Start of Passage for review
News and Opinion

Review of Research Guide to Japanese Film Studies

Donald Richie has again kindly written a review in the Japan Times of one of my books, the Research Guide to Japanese Film Studies, which I co-authored with Markus Nornes. I'm humbled and grateful. As one colleague said, "You should take him out to dinner!"

By the way, the Center for Japanese Studies at the University of Michigan is having a summer sale of its publications. So this is your chance to get the Research Guide and my A Page of Madness at a discount! I also strongly recommend Tom LaMarre's Shadows on the Screen and Yoshida Kiju's Ozu's Anti-Cinema

Hasebe Yasuharu

The news services are reporting that the action film director, Hasebe Yasuharu, passed away on June 14th from pneumonia. He was 77.

Hasebe went to Waseda before joining the Nikkatsu film studio in 1958. There he worked as an assistant director to such greats as Suzuki Seijun and Nomura Takashi before debuting as a director in 1966 with Kobayashi Akira's outrageous Black Tight Killers (Ore ni sawaru to abunai ze). He was one of the central directors of late Nikkatsu Action, with Mina-goroshi no kenju and Shima wa moratta being two of Nikkatsu's best hard boiled films of the late 1960s. Hasebe often participated on the scripts using the name Fujii Takashi. As Nikkatsu moved to New Action in the 1960s, Hasebe helmed several of the Stray Cat Rock (Nora neko rokku) films, including Sex Hunter, which is a brilliant exploration of sex, violence, race and nationalism (this is out on DVD in the USA). Using Kaji Meiko from that film, he also helped out with the Sasori series at Toei (DVD). Although he made the important Assault! Jack the Ripper (Boko kirisaku jakku - also on DVD), he never fit with Nikkatsu Roman Poruno and switched to doing mostly TV from the 1980s on. His obituaries all note Abunai deka and the recent hit Aibo as his major works (both related to TV), but it's his Nikkatsu films that are worth a second look.
End of Passage for review
Start of Supplied information
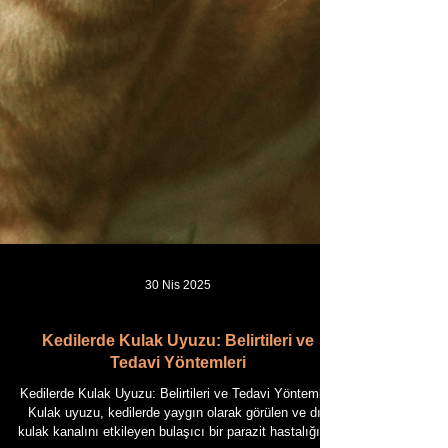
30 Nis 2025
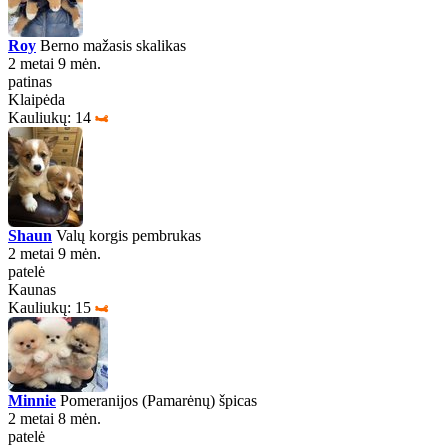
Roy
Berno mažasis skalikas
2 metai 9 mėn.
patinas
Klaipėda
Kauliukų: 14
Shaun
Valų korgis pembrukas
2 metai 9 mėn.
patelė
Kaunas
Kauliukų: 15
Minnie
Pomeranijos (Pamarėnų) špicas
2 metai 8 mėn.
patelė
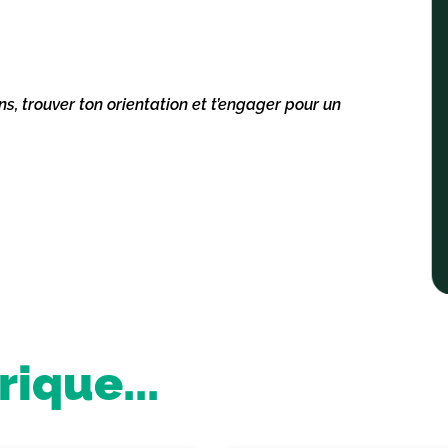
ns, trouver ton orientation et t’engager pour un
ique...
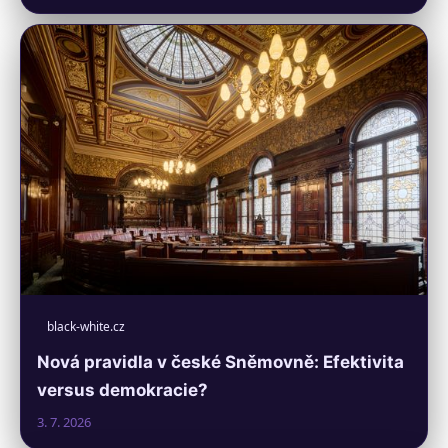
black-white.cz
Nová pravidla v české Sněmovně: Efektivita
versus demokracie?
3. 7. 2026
End of Supplied information
Description of the task: Print the stretch of the Japanese film news post above from "News and Opinion" through "pneumonia. He was 77.".

Output of the exercise:
News and Opinion

Review of Research Guide to Japanese Film Studies

Donald Richie has again kindly written a review in the Japan Times of one of my books, the Research Guide to Japanese Film Studies, which I co-authored with Markus Nornes. I'm humbled and grateful. As one colleague said, "You should take him out to dinner!"

By the way, the Center for Japanese Studies at the University of Michigan is having a summer sale of its publications. So this is your chance to get the Research Guide and my A Page of Madness at a discount! I also strongly recommend Tom LaMarre's Shadows on the Screen and Yoshida Kiju's Ozu's Anti-Cinema

Hasebe Yasuharu

The news services are reporting that the action film director, Hasebe Yasuharu, passed away on June 14th from pneumonia. He was 77.